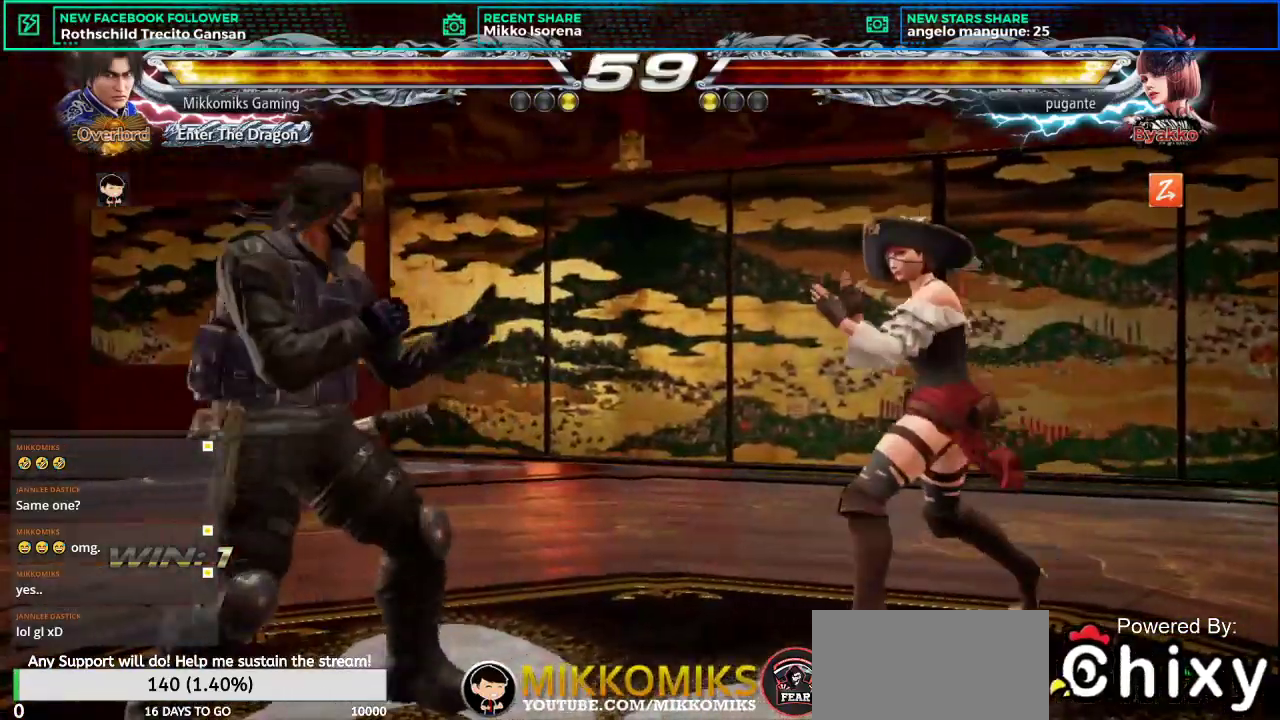
Gameplay with a controller (arcade stick); each line is a JSON object with the inputs held at the frame after it. "events" lists button and stick changes between this image and that frame as [ms after this image, input, new state], when the widget could be followed in between. Not read: L3 R3.
{"buttons": [], "left_stick": "down-right", "events": [[67, "CROSS", "up"], [84, "L2", "up"], [101, "left_stick", "center"], [217, "L1", "down"], [251, "left_stick", "down-right"], [317, "L1", "up"], [401, "L1", "down"], [501, "L1", "up"]]}
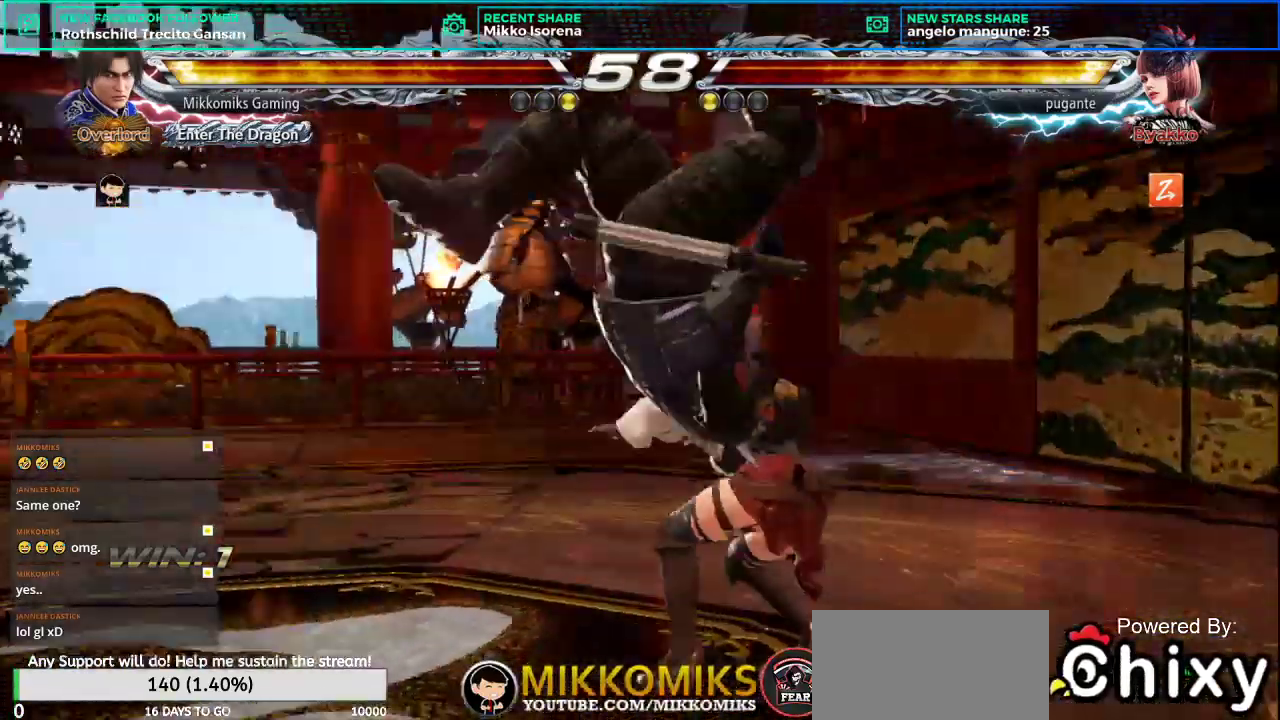
{"buttons": ["CROSS"], "left_stick": "left", "events": [[167, "left_stick", "center"], [234, "left_stick", "left"], [450, "CROSS", "down"]]}
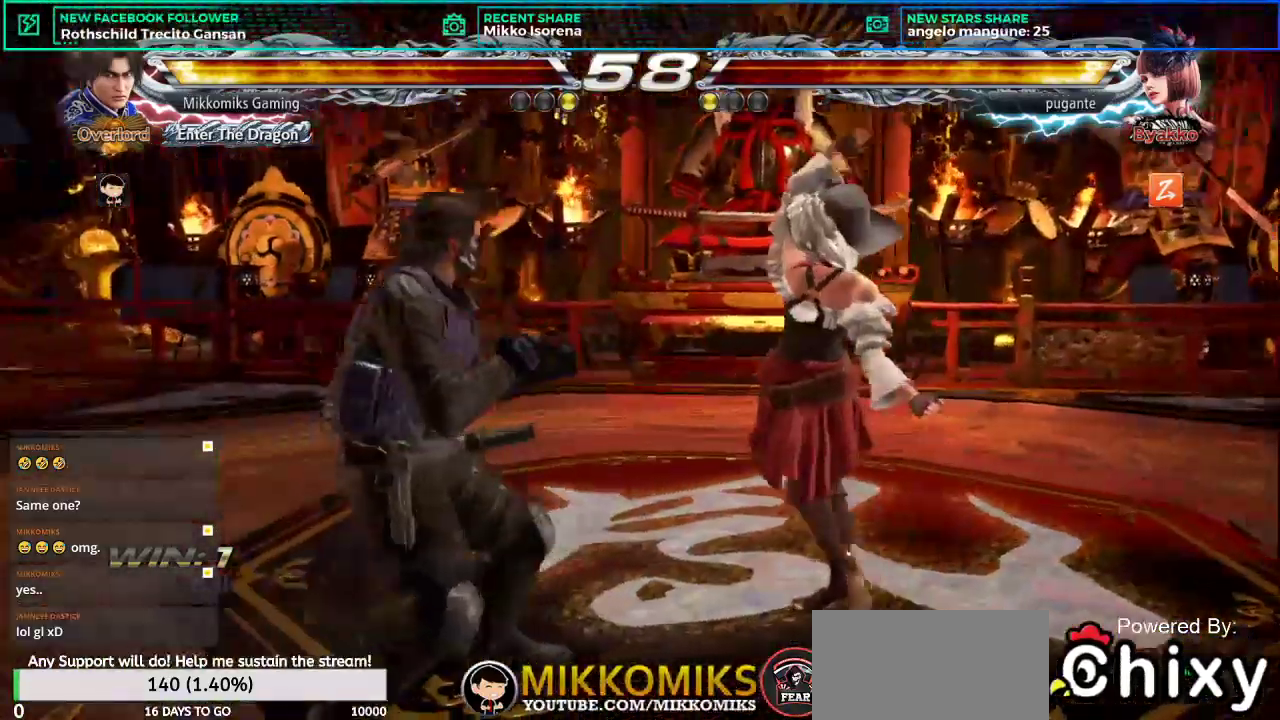
{"buttons": [], "left_stick": "left"}
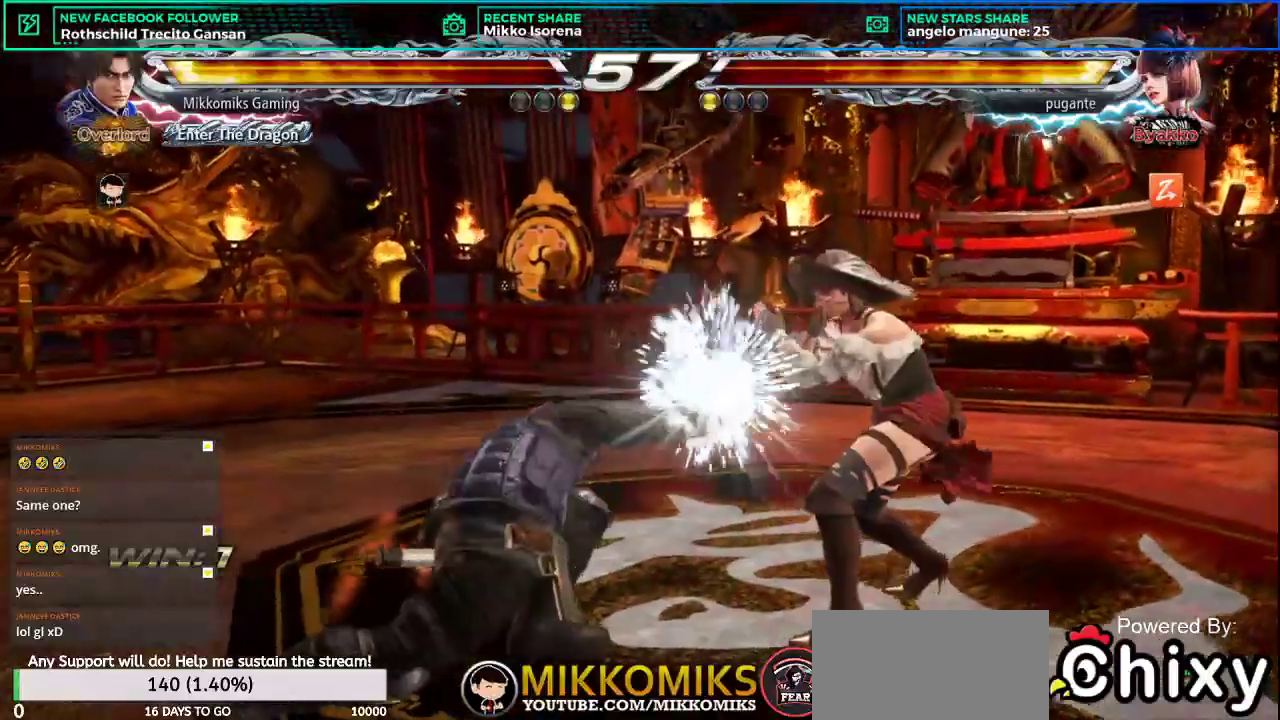
{"buttons": [], "left_stick": "left", "events": []}
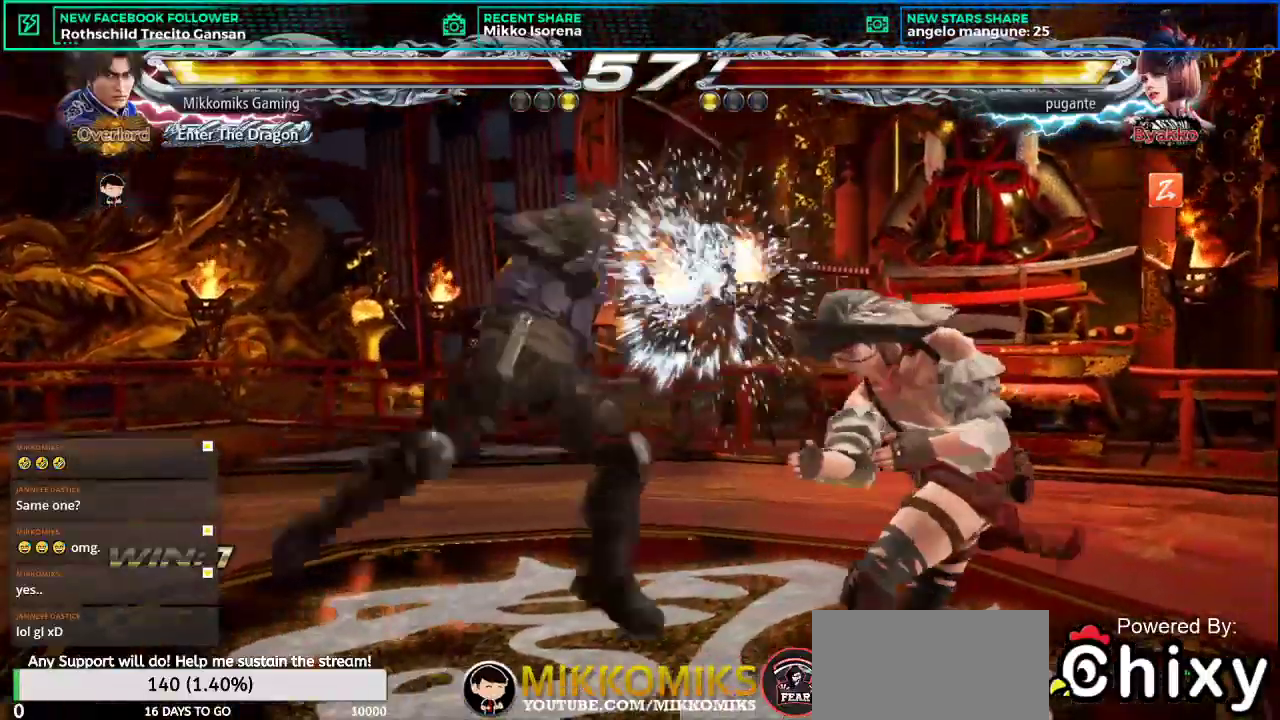
{"buttons": [], "left_stick": "left", "events": []}
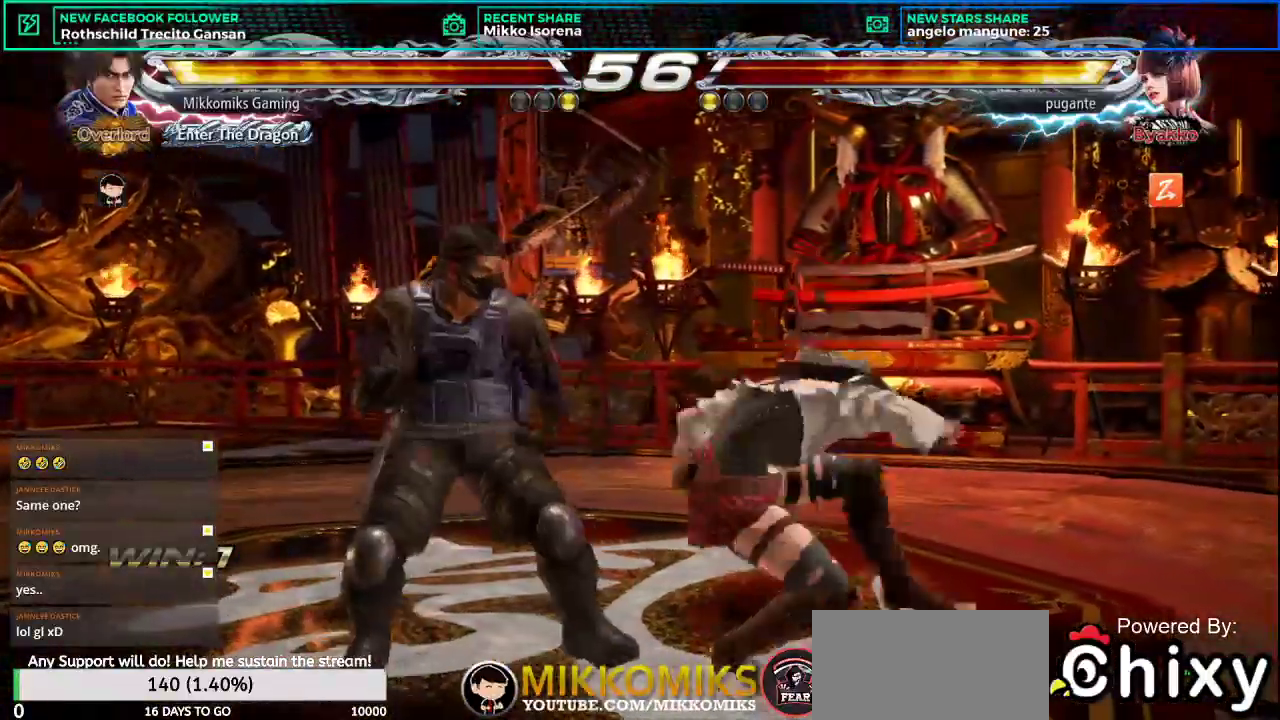
{"buttons": [], "left_stick": "left", "events": []}
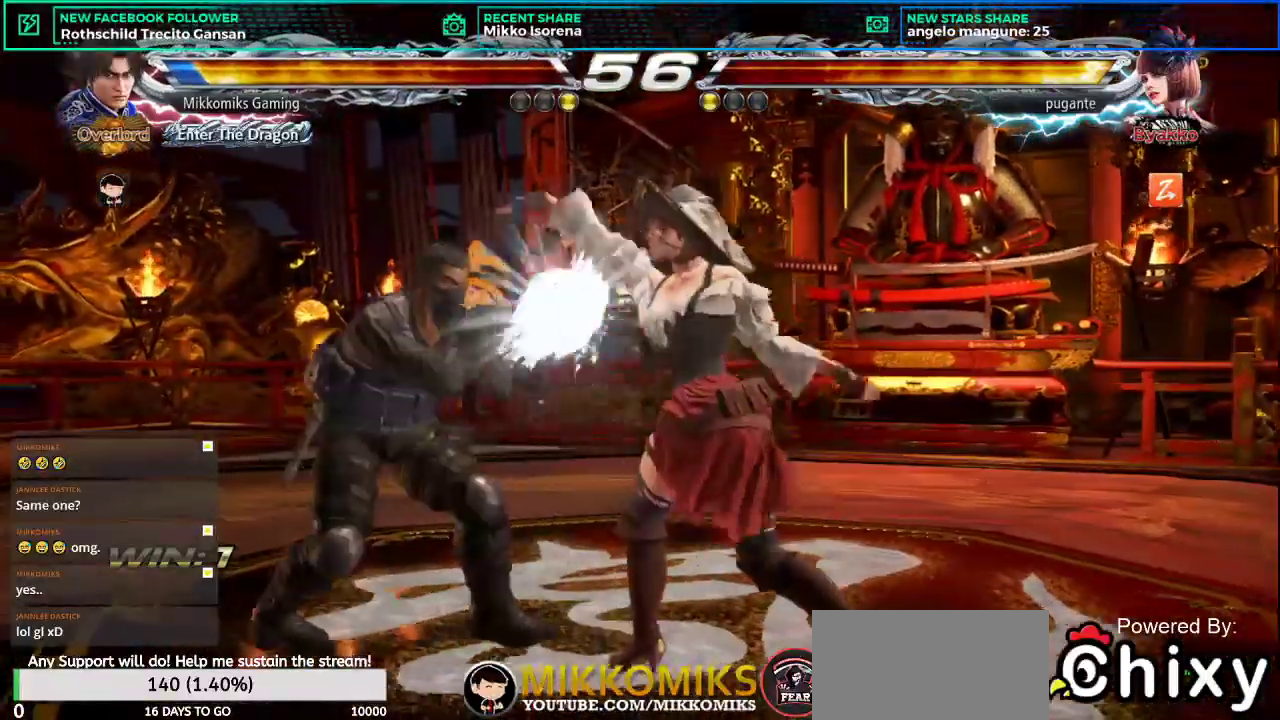
{"buttons": [], "left_stick": "left", "events": [[284, "SQUARE", "down"], [317, "left_stick", "center"], [368, "SQUARE", "up"], [368, "left_stick", "left"]]}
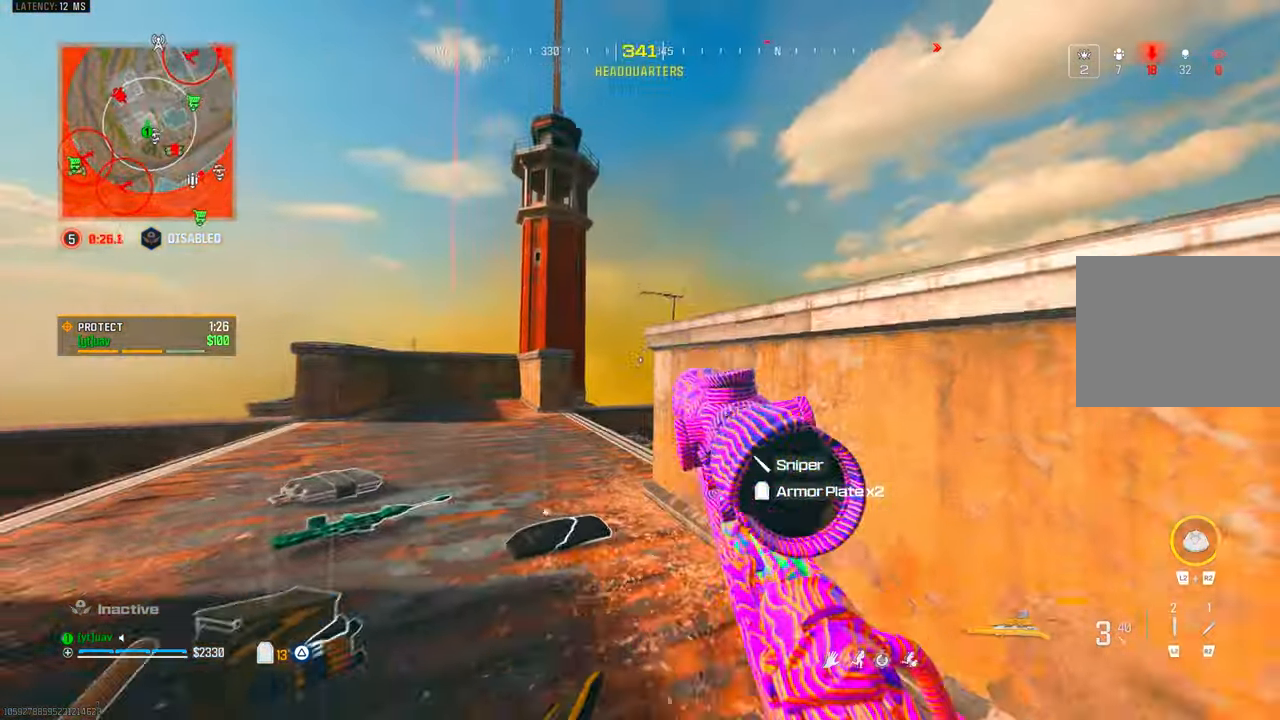
Gameplay with a controller (PlayStation layout); each line is a JSON object with the inputs held at the frame after it. "events" lists button and stick changes between this image and that frame as [ms after this image, input, new state], when the widget could be followed in between. Not read: R3.
{"buttons": [], "left_stick": "center", "right_stick": "center", "events": []}
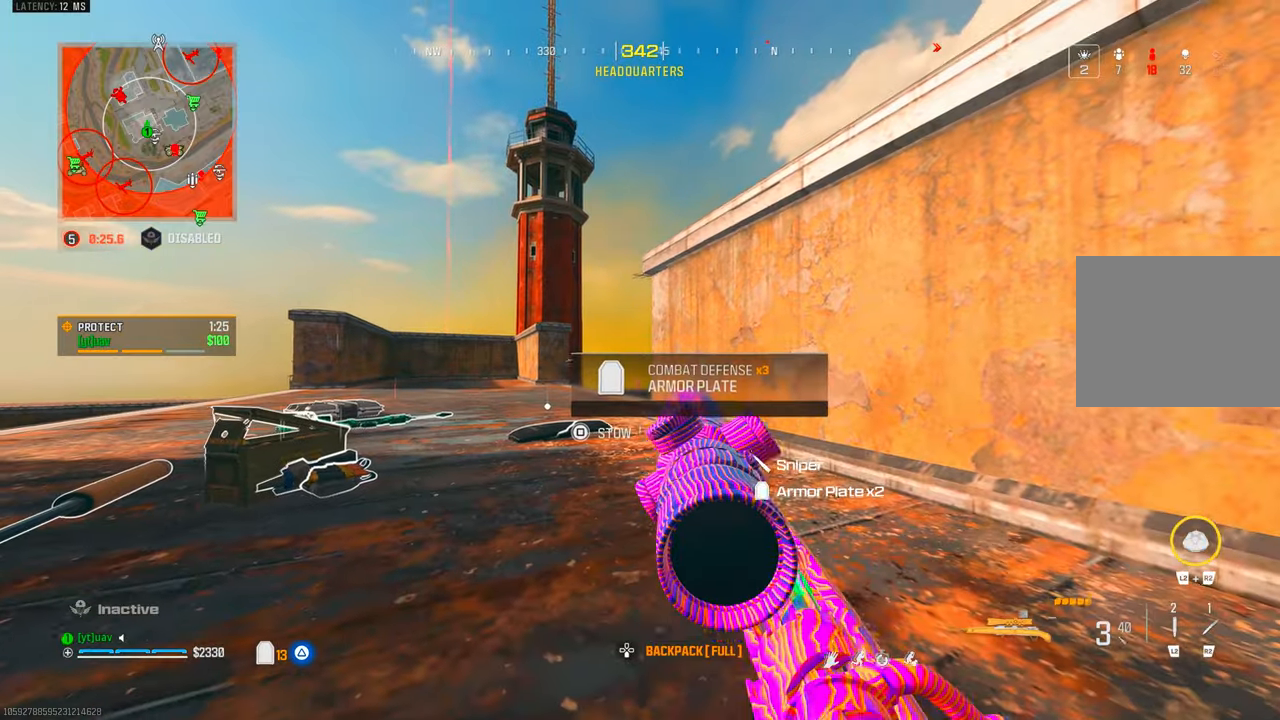
{"buttons": [], "left_stick": "center", "right_stick": "up", "events": [[467, "right_stick", "up"]]}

TASK TO COMPLETE
Your job is to copy out every line from the records above that has the word "object".

ANSWER SPACE
Gameplay with a controller (arcade stick); each line is a JSON object with the inputs held at the frame after it. "events" lists button and stick changes between this image and that frame as [ms after this image, input, new state], when the widget could be followed in between. Not read: L3 R3.
Gameplay with a controller (PlayStation layout); each line is a JSON object with the inputs held at the frame after it. "events" lists button and stick changes between this image and that frame as [ms after this image, input, new state], when the widget could be followed in between. Not read: R3.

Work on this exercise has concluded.